Creative Australia sets a long term agenda for cultural growth centred around five core goals with 11 pathways for action that provide a strategic framework to drive our national creative capacity

It will guide funding and support, recognise the centrality of Aboriginal and Torres Strait Islander cultures in national life, encourage creative expression, recognise the role of the artist and connect the arts to national life for a social and economic dividend.

“The Australian Government will immediately implement structural reforms to the Australia Council. These are the most significant since its creation 40 years ago at a time when the arts were only beginning to realise their potential,” Mr Crean said.

“I will be introducing new legislation into Parliament next week, which will be backed by an investment of $75.3 million in new funding for the Australia Council over four years.

“The Australia Council will be a more responsive funding body with a clear mandate to support and promote a vibrant and distinctively Australian creative arts practice, and have a new emphasis on independent peer-assessed grants to recognise and build artistic excellence.

“We will provide $8.6 million in additional new funding to Creative Partnerships Australia to build partnerships between artists, business and private donors to build a new culture of giving in Australia.

“Partnership across all levels of government will be strengthened with the finalisation next month of a National Arts and Culture Accord with state, territory and local government.

“As every Australian student gains a universal arts education with the implementation of the Australian Curriculum: the Arts, the Government will invest in building links to training with $20.8 million of new funding for Australia’s arts training organisations over four years for the highest achieving.

“As well as this $8.1 million for the Creative Young Stars Program will be made available in every Australian community with grants for participation in national competitions and training.
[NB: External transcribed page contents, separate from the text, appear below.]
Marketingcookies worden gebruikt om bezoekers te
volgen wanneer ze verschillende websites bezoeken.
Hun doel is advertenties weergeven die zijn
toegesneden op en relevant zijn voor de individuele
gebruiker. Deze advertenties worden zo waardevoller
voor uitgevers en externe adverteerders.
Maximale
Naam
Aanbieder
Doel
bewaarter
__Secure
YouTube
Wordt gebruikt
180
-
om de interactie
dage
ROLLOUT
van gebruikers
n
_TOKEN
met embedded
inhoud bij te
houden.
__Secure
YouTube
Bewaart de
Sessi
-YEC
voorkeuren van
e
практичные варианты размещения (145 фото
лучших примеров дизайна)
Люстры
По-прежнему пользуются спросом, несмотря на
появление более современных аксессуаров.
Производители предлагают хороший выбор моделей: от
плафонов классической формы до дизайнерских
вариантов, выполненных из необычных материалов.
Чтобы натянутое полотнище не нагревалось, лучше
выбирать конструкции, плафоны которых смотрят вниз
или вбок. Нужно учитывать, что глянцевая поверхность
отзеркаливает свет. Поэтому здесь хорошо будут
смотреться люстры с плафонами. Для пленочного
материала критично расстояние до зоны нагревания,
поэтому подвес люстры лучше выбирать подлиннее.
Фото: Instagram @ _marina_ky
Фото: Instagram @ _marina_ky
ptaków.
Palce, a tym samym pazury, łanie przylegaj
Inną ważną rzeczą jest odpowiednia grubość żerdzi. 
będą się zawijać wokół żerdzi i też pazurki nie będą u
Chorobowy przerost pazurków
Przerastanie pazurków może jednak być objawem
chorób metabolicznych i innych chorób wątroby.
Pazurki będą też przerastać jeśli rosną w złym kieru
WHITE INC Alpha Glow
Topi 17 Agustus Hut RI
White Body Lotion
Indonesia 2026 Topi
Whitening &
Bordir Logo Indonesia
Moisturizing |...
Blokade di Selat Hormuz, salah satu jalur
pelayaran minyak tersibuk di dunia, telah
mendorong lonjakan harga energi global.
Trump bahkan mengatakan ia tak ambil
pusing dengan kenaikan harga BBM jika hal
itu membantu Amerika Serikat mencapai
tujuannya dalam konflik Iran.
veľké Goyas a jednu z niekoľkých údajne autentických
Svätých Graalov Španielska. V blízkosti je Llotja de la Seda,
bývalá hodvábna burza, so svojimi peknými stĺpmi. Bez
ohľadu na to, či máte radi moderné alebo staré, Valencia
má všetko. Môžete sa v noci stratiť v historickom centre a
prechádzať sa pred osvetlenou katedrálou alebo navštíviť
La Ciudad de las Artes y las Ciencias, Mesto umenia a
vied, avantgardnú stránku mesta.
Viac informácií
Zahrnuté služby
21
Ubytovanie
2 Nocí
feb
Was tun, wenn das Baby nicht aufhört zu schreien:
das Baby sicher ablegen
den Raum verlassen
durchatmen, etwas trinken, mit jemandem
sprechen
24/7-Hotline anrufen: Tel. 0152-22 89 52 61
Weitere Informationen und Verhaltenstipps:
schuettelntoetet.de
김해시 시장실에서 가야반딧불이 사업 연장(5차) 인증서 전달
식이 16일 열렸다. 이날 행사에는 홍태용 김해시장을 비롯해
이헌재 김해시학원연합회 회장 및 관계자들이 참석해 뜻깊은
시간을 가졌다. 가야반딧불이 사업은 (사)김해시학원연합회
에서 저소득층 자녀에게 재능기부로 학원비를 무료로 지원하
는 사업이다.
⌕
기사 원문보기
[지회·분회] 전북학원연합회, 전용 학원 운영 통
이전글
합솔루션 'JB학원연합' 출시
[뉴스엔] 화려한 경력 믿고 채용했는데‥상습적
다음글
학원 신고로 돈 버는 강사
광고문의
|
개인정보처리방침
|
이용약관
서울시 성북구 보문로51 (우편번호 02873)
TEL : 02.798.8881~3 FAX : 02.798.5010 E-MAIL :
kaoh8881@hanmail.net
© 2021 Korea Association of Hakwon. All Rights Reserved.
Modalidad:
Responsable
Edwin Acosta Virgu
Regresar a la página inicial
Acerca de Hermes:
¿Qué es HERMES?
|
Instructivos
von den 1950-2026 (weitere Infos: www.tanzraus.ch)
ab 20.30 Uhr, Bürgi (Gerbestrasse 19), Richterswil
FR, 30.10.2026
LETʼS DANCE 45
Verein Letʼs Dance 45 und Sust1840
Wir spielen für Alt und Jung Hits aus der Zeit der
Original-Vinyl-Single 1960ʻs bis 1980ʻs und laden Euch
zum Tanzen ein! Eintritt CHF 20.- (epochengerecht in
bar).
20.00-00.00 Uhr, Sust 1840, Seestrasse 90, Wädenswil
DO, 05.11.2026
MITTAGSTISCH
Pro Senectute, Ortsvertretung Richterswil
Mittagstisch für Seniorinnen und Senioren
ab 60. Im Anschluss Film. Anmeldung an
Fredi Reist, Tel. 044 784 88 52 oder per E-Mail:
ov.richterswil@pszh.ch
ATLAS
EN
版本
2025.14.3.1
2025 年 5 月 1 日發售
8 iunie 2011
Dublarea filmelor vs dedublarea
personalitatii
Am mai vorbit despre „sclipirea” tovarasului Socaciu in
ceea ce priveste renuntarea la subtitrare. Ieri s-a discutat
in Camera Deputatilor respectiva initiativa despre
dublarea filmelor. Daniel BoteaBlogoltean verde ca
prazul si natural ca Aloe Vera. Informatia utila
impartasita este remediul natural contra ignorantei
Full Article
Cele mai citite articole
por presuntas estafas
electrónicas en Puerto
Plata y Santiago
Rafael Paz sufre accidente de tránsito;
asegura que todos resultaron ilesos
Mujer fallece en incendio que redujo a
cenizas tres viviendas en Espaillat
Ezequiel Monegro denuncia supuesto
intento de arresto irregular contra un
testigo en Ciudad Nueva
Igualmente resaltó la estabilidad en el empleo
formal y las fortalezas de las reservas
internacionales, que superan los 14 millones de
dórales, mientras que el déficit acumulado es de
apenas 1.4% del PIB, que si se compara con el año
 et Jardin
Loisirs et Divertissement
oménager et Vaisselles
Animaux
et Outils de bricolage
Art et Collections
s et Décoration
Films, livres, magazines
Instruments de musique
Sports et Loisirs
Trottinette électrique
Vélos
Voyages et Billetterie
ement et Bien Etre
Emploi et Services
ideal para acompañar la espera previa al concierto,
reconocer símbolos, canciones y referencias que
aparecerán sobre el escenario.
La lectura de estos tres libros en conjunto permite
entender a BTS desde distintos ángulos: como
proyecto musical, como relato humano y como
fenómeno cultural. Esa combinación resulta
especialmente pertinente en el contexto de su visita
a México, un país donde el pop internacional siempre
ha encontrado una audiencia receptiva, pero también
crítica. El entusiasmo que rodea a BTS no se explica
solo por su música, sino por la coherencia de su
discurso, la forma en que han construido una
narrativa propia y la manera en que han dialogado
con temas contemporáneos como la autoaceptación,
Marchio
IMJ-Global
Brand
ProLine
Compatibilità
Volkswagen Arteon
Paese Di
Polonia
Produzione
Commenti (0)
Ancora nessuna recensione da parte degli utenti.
We will also extend the successful AFL SportsReady program to engage students in learning through ArtsReady.

“There’s also an additional $10 million to support digital production and augment Screen Australia’s development of multiplatform programs and distribution.

“This new screen funding, along with our previous commitment of $20 million for the creation of an Australian Interactive Games Fund, is about the development and distribution of Australian content in the context of this technological revolution and builds on the Convergence Review recommendations.

“The Government also commits to increase Australia’s competitiveness as a world-class filming destination with a further $20 million incentive to bring international production to our shores.

“This is as a precursor to an increase in the Location Offset should the Australian dollar remain high. This new incentive fund is in addition to our investment in securing The Wolverine, and the current negotiations with Disney to secure 20,000 Leagues Under the Sea: Captain Nemo.”

We know young people are passionate about their music, design and the arts as they are about sport—we are giving them real opportunities to train for jobs in rapidly growing service and creative industries which build on this passion.

“I am very proud to release Creative Australia—a national cultural policy that is all about creating excellence, creating jobs, creating prosperity, creating opportunity and creating unique Australian stories,” he said.